In terms of Savings, logit is always outperformed by cslogit and r-cslogit. When adding an outlier, r-cslogit outperforms cslogit. Note that the performance of r-cslogit remains stable for all considered metrics when increasing the size of the outlier. In terms of cost-insensitive metrics AUC, Specificity, and Brier score, logit performs best. In terms of F1 and Sensitivity, logit is outperformed by either cslogit or r-cslogit. This could be due to the effect of class imbalance and is in line with previous findings of Höppner et al. (2022) The results in terms of Savings are visualized in Fig. 5. Since the logit model is not cost-sensitive, its performance remains constant after adding an outlier.
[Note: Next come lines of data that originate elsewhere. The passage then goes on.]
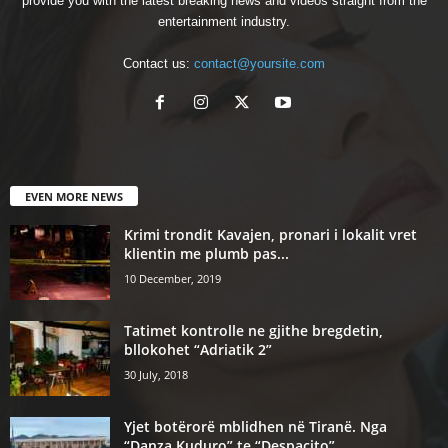
provide you with the latest breaking news and videos straight from the
entertainment industry.
Contact us:
contact@yoursite.com
EVEN MORE NEWS
Krimi trondit Kavajen, pronari i lokalit vret
klientin me plumb pas...
10 December, 2019
Tatimet kontrolle ne gjithe bregdetin,
bllokohet “Adriatik 2”
30 July, 2018
Yjet botërorë mblidhen në Tiranë. Nga
“Danza Kuduro” te “Despacito”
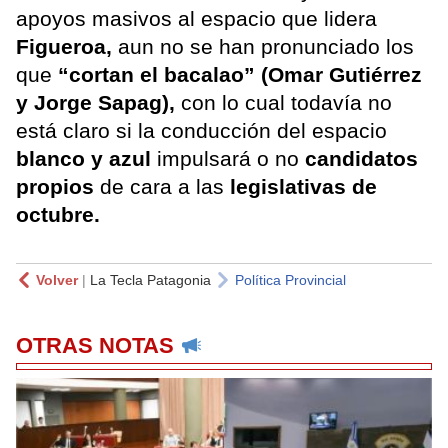
apoyos masivos al espacio que lidera
Figueroa,
aun no se han pronunciado los
que
“cortan el bacalao” (Omar Gutiérrez
y Jorge Sapag),
con lo cual todavía no
está claro si la conducción del espacio
blanco y azul
impulsará o no
candidatos
propios
de cara a las
legislativas de
octubre.
Volver
|
La Tecla Patagonia
Política Provincial
OTRAS NOTAS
The performance of cslogit is strongly disrupted after the cost of the outlier is set to 1 M or larger. This corresponds with the shift of the two-dimensional linear decision boundary, as shown by the findings of the examples on synthetic data. Even though the dataset contains over 280,000 instances, a single outlier, albeit a large outlier, can unhinge the cslogit method. When increasing the misclassification cost of a single outlier, the performance of r-cslogit remains stable. It is certainly more robust to this additional noise than its nonrobust counterpart, as the individual outlier is detected and its cost is imputed with an estimated, expected cost. The shaded areas in Fig. 5 represent the variability of performance over different folds in cross-validation. In contrast to the variability of cslogit, which increases drastically, the variability in the performance of r-cslogit remains stable.

6 Conclusion

Instance-dependent cost-sensitive (IDCS) learning methods take into account variable misclassification costs across instances in the training data in learning a classification model. This allows for optimizing the performance of the resulting classification model in terms of the misclassification costs rather than the classification accuracy.

In this article, we present the results of a series of experiments on synthetic data to demonstrate the sensitivity of IDCS methods to outliers and noise in the data. We show that the resulting classification model may be highly sensitive to outlying instance-dependent costs, in learning an instance-dependent cost-sensitive classification model. Consequently, using existing cost-sensitive models in the presence of noise or outliers can result in large misclassification costs.

To address this potential vulnerability, we propose a generic, IDCS-method-independent, three-step framework to develop robust IDCS methods with respect to the effects of random variability and noise. In the first step, instances with outlying misclassification costs are detected. In the second step, outlying costs are corrected in a data-driven way. In the third step, an IDCS learning method is applied using the adjusted instance-dependent cost information.

This generic framework is subsequently applied in combination with cslogit, which is a logistic regression-based IDCS method, to obtain its robust version named r-cslogit. The robustness of this approach is introduced in the first two steps of the generic framework by making use of robust estimators to detect and impute outlying costs of individual instances. The newly proposed r-cslogit method is tested on synthetic and semi-synthetic data. The results show that the proposed method is superior in terms of cost savings when compared to its non-robust counterpart for variable levels of noise and outliers.